Proyek Pembangunan dan Fungsi Pengawasan
Penulis Drs Ec Agung Budi Rustanto – Pimpinan Redaksi tabloid INFOKU – diolah dari 18 sumber berbeda)

Tulisan ini semoga dapat menjadi bahan pertimbangan bagi para pejabat dan pelaksana Proyek di Blora agar, apapun kasus yang berkaitan Proyek APBD tidak akan terjadi penyimpangan.
Tidak dapat dipungkiri, istilah ”pembangunan” mungkin dapat memicu rasa mual pada banyak kaum terpelajar dan warga biasa.
Dengarkan sinisme orang-orang biasa di kota ataupun desa. Ketika mereka melihat jalan yang diaspal, jembatan yang diperbaiki, gedung sekolah yang dibangun, warga yang dikumpulkan untuk penataran gizi, atau pembuatan KTP elektronik, mereka bilang: ”Itu hanya proyek!”.

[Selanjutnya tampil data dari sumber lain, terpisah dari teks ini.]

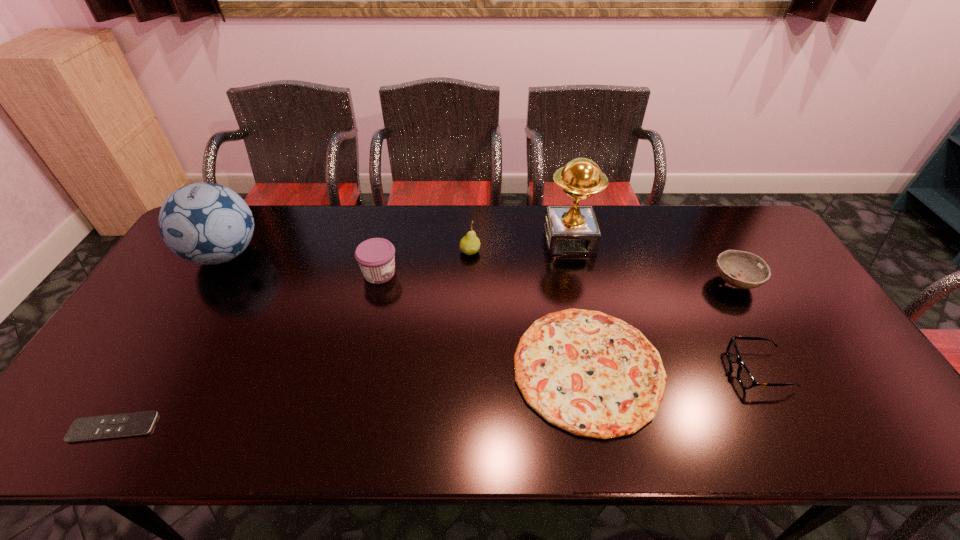
This screenshot has height=540, width=960. What are the coordinates of `the tallest object` in the screenshot? It's located at (570, 230).

Find the location of a particular element. The height and width of the screenshot is (540, 960). the seventh shortest object is located at coordinates (205, 223).

I want to click on pear, so click(470, 244).

Identify the location of the third object from left to right. The image size is (960, 540). (376, 257).

Locate an element on the screen. The image size is (960, 540). jam is located at coordinates (376, 257).

Locate an element on the screen. the fourth shortest object is located at coordinates (750, 271).

This screenshot has width=960, height=540. I want to click on the sixth tallest object, so click(x=744, y=376).

Where is `the second shortest object`? This screenshot has height=540, width=960. the second shortest object is located at coordinates (591, 374).

Identify the location of remote control. pyautogui.click(x=138, y=423).

Where is `free point located on the front-facing side of the award`? free point located on the front-facing side of the award is located at coordinates (590, 334).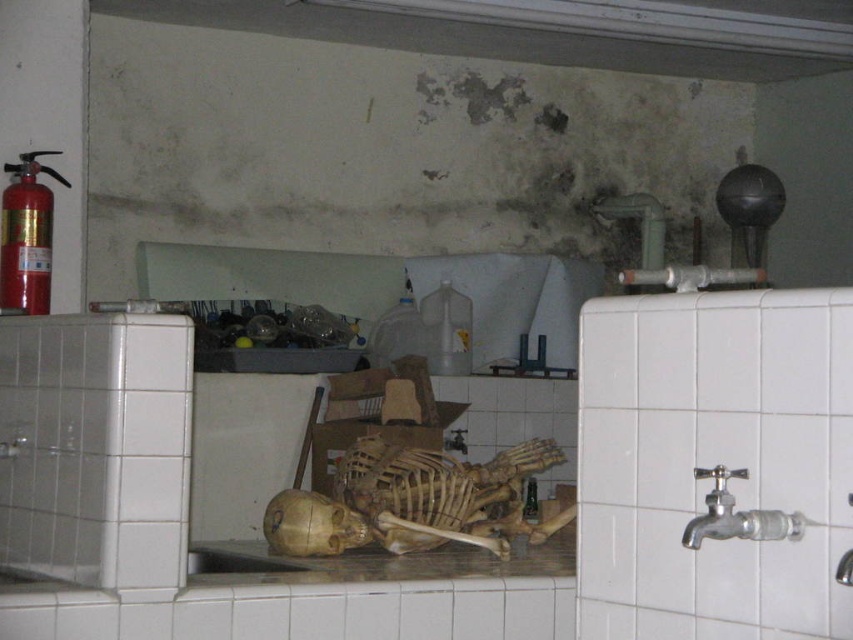
You are a plumber inspecting the kitchen. You see the brown wooden skeleton at center and the silver metallic faucet at right. Which object is positioned lower in the image?

The brown wooden skeleton at center is located below the silver metallic faucet at right, so it is positioned lower in the image.

You are a home inspector assessing the kitchen. You notice the wooden skeleton at center and the silver metallic faucet at right. Which object is closer to the left side of the kitchen?

The wooden skeleton at center is positioned on the left side of the silver metallic faucet at right, so it is closer to the left side of the kitchen.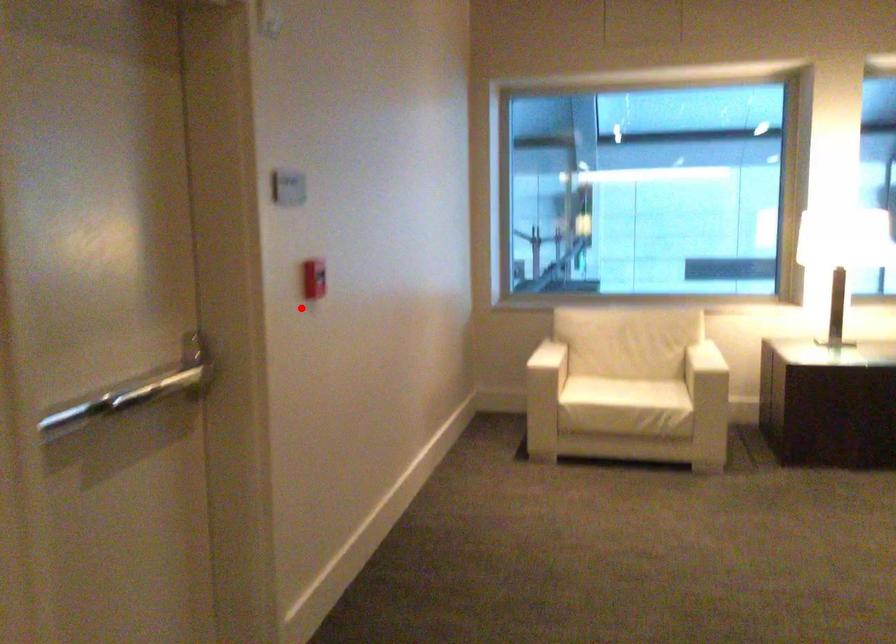
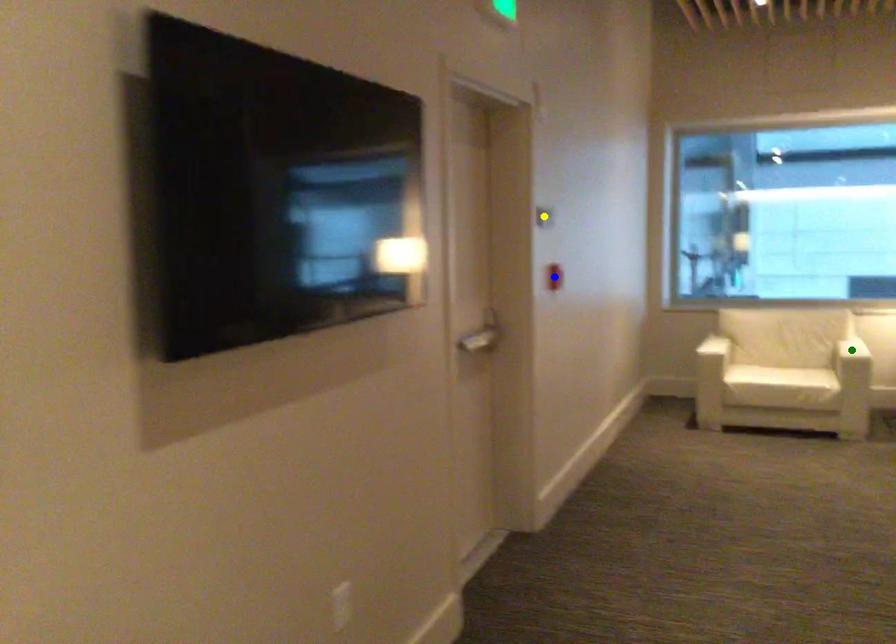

Mungkin dbenak mereka yang dimaksud adalah kolusi penjarahan anggaran pembangunan oleh para kontraktor/pengusaha, politisi, dan pejabat pemerintah.
Itu bahasa sederhana yang mengisyaratkan seberapa akut dan kolosal pembangunan telah membusuk. Bisa saja istilah ”pembangunan” tetap dipakai, tetapi isinya tak lebih dari kontrak-kontrak bisnis melalui kolusi para pengusaha, politisi, dan pejabat.
Kalau tak ada kebutuhan riil dan manfaat bagi warga, proyek-proyek itu akan diciptakan dari ketiadaan. Penjarahan anggaran kompleks Hambalang disebut pembangunan olahraga.
Penjarahan anggaran pengadaan kitab suci disebut pembangunan agama atau mungkin pembangunan akhlak.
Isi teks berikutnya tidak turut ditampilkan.